Photo: Ainhoa Sanchez / Volvo Ocean Race

Let there be drones

Knut Frostad reveals plans for the next Volvo Ocean Race

Saturday May 16th 2015, Author: James Boyd, Location: United States

CEO Knut Frostad unveiled the future of the Volvo Ocean Race to stakeholders in a presentation on Saturday and set an ambition of eight to 10 boats for the next round the world race in 2017-18.

Frostad revealed that the costs for a newly built, Volvo Ocean 65 one-design had been pegged at the same basic price of €4.5million as it cost at its launch three years ago. “That’s a massive achievement,” he said.

All seven identical boats, which will finish the 12th edition in Gothenburg, Sweden, on 27 June, will be returned for use in 2017-18, but more will be built on demand.

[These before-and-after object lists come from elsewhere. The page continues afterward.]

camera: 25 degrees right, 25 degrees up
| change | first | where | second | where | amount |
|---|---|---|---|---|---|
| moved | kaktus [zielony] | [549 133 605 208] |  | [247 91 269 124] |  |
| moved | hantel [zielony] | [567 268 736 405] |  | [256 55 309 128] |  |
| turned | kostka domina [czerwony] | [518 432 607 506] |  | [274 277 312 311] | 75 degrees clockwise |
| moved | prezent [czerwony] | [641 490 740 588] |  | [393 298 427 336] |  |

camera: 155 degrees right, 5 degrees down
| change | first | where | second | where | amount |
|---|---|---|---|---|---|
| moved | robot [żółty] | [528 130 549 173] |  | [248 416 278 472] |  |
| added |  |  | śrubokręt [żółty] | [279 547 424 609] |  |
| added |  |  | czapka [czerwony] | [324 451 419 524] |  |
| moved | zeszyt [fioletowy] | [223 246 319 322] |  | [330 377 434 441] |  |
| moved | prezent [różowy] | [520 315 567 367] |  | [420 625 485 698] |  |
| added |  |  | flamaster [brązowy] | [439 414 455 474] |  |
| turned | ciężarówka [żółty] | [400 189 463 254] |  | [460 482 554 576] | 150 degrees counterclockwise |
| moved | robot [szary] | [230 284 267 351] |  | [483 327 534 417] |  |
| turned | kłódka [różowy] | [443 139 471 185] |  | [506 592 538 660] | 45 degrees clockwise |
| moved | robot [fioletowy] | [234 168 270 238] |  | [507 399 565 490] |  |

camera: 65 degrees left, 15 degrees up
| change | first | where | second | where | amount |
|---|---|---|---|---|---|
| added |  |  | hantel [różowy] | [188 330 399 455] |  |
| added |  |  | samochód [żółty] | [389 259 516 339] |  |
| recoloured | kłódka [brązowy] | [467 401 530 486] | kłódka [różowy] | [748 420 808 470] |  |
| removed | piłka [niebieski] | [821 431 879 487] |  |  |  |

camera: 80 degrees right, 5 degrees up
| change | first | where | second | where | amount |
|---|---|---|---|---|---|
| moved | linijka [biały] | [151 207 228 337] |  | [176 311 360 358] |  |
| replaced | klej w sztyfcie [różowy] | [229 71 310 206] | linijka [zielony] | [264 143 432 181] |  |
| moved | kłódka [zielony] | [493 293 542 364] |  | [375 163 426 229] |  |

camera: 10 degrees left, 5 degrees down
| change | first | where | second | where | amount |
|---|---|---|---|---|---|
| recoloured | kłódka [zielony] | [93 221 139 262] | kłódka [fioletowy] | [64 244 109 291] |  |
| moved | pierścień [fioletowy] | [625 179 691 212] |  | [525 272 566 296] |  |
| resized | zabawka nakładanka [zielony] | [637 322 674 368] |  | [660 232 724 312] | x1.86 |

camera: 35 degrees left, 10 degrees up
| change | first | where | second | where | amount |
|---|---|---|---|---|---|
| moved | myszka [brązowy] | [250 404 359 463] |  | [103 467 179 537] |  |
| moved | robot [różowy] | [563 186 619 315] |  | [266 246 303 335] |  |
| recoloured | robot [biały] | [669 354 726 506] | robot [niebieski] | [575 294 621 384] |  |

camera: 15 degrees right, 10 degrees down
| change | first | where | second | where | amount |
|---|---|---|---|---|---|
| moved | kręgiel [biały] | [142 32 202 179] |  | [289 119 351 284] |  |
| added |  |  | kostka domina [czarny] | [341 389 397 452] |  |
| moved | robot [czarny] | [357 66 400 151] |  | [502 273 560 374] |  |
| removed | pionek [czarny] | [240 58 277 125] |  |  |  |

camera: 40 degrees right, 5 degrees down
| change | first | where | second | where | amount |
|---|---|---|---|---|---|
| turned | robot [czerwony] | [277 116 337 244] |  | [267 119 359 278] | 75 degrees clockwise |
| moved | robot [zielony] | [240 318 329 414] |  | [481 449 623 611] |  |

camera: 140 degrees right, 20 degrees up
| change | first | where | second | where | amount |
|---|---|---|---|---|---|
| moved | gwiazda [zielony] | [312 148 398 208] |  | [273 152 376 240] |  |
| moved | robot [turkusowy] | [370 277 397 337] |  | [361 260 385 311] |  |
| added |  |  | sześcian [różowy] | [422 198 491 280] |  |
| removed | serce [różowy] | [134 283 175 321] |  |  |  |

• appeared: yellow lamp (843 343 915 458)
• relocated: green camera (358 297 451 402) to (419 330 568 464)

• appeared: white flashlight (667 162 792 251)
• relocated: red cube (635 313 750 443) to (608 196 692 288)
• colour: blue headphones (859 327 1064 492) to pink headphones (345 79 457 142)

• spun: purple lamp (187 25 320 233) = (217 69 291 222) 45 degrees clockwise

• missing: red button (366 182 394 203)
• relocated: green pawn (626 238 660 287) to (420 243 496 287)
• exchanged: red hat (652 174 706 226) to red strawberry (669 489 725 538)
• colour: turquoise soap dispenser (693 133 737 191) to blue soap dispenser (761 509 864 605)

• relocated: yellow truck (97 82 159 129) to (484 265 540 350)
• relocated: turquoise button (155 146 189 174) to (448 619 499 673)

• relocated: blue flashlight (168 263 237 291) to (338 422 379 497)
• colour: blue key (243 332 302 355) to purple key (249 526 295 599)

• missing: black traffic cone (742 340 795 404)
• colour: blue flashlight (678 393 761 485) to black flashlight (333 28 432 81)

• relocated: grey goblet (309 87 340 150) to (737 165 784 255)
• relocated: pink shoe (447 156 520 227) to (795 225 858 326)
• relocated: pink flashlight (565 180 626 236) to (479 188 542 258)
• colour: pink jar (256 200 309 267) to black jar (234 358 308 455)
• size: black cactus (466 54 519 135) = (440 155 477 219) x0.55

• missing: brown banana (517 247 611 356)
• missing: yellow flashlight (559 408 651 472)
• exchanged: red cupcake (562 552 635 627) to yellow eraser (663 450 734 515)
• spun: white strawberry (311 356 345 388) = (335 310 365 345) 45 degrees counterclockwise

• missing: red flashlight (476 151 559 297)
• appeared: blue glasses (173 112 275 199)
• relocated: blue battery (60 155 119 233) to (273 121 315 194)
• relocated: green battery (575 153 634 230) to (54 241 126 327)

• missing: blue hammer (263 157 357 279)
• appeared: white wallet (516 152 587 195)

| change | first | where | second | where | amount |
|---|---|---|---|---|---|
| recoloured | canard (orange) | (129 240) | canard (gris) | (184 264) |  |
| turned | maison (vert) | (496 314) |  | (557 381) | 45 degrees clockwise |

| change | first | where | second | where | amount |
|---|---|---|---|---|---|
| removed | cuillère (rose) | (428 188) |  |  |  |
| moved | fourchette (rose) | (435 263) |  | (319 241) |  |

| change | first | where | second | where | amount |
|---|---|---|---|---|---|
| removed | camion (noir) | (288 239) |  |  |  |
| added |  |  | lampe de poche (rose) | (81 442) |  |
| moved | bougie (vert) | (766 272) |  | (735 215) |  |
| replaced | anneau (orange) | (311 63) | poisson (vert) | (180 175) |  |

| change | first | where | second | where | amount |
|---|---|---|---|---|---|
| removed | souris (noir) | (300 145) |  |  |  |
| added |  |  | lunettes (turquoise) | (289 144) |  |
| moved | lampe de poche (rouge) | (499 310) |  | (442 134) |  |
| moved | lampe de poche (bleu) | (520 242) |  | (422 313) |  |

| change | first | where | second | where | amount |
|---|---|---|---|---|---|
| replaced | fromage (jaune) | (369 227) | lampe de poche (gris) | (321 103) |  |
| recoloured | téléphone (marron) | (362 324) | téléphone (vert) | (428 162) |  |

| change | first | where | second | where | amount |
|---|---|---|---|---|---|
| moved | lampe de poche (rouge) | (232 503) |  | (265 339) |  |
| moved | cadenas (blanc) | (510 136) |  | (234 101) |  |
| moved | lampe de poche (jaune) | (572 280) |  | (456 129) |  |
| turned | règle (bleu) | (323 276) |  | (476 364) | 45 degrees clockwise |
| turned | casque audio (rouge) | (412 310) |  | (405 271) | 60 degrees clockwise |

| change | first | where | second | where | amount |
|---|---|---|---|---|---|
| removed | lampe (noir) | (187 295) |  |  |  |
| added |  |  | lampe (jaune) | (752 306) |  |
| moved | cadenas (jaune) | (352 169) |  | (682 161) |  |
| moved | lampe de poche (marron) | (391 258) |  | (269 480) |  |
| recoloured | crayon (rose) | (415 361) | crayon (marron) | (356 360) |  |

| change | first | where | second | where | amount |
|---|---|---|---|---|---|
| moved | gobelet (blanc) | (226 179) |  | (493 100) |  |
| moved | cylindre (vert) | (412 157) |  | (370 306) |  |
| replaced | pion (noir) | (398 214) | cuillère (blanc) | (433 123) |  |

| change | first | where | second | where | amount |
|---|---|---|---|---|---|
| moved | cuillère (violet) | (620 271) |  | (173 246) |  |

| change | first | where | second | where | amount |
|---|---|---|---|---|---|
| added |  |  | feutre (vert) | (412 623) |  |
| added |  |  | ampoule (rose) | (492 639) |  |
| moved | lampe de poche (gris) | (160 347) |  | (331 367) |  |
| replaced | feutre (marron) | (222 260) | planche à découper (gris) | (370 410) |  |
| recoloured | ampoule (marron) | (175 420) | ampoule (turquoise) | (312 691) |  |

“You could order a new boat from today,” said Frostad, although the eight-month construction would not actually start until from July, 2015. “We want new teams to join us – eight to 10 boats is the optimum – but our priority is to get as many existing teams as possible back on the start line.”

Frostad said improvements would be made to the existing Volvo Ocean 65s, which have been built to last for two races, although the current key elements of reliability and safety would remain central to the project.

The race will look into what can be done to improve the boats on a number of fronts including energy generation and consumption, and communications. These improvements will be announced at METS in Amsterdam over 17-19 November this year. The fleet would then be refitted between November 2016 and May 2017.

Frostad, CEO since 2008, added that a new and better sail design would be ready for delivery by 1 March, 2017, ahead of the next race scheduled to start in October that year.

He also admitted that the race needed to make it easier for new sponsors to enter and that would be spearheaded by a major editing of its rules book for teams and ports. This currently runs to 247 pages “and that’s too long”, said Frostad. The new, more concise version would be ready by September this year.

Frostad said he also wanted to see onboard communications improvements to keep pace with the ever-changing media landscape. One would be the introduction of GPS-directed camera drones, which could offer fans far more aerial coverage of the boats at sea than is currently available.

“Each boat will carry one of these drones. I’m 100% sure that will happen,” he said. He also announced plans for longer and better training for Onboard Reporters, starting in the summer of 2016.

The route for the next edition would be revealed in January that year. Several ports, including the start in Alicante, had already been settled for 2017-18 and Newport, Rhode Island, has been given a two-month exclusive period to negotiate a new deal for the next race.

“Newport has been a great success so far for us. I’ve been to an American stop seven times since I did my first race as a sailor and I cannot recall anything as good as this,” he said of the current stopover between Legs 6 and 7. It’s been a fantastic achievement and I’d like to congratulate Brad (Read) and his team.”

He added that the Governor and Senator of Rhode Island plus local politicians in Newport had given a return to the East Coast port in 2018 their backing.

Frostad also told the audience that across all areas, including media, television, social media and race village footfall, the current edition had shown strong growth.

He flagged, in particular, that the event had proved a much more effective vehicle for business-to-business activity than ever before. Before the Newport stopover, more than 19,000 business guests had attended and in the short, two-day pit stop next month in The Hague, 11,000 corporate places had been sold by the Dutch city alone. Frostad added that Gothenburg would “at least, match that number”. It meant that the previous record of 25,000 corporate guests achieved in the 2011-12 edition would be at least doubled by the end of the race on June 27.